In 2010 the rights, or 'entitlements', to operate electronic gaming machines (EGM) from 2012 were allocated to club and hotel venue operators.

This audit examined whether the financial outcome from the allocation of the EGM entitlements represented best value for money and whether the sale process was managed in an effective and efficient manner.

The audit found that the allocation was not value for money for taxpayers. The amount of revenue raised was only a quarter of the fair market value of the EGM entitlements. Around $3 billion in potential revenue was foregone. Large venue operators, rather than the community, were the beneficiaries of this windfall gain.

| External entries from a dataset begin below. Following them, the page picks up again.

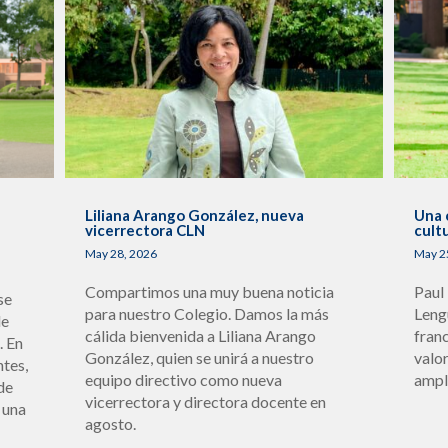
s
Liliana Arango González, nueva
Una 
vicerrectora CLN
cult
May 28, 2026
May 2
Compartimos una muy buena noticia
Paul
se
para nuestro Colegio. Damos la más
Leng
de
cálida bienvenida a Liliana Arango
fran
. En
González, quien se unirá a nuestro
valo
ntes,
equipo directivo como nueva
ampl
de
vicerrectora y directora docente en
 una
agosto.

The poor financial outcome was due to a combination of factors. The most significant contributing factors were the low demand at auction and the lack of a robust basis for setting the reserve price. Since demand was low, prices did not rise significantly above the reserve. This resulted in entitlements selling for amounts that were not representative of their value based on revenue per EGM. Inadequate information and training for participants and the decision to end the auction before all bidding activity had stopped also had an adverse impact on the auction result.

A series of weaknesses in the management of the project contributed to the unsatisfactory financial outcome. Decision review points were not appropriately built into the process to take account of new information. Much of the specialist advice sought by the Department of Justice (DOJ) was conflicted, restricted in scope, based on limited expertise and not appropriately validated.

There were also serious shortcomings in DOJ's procurement practices, cost control, knowledge management and application of probity.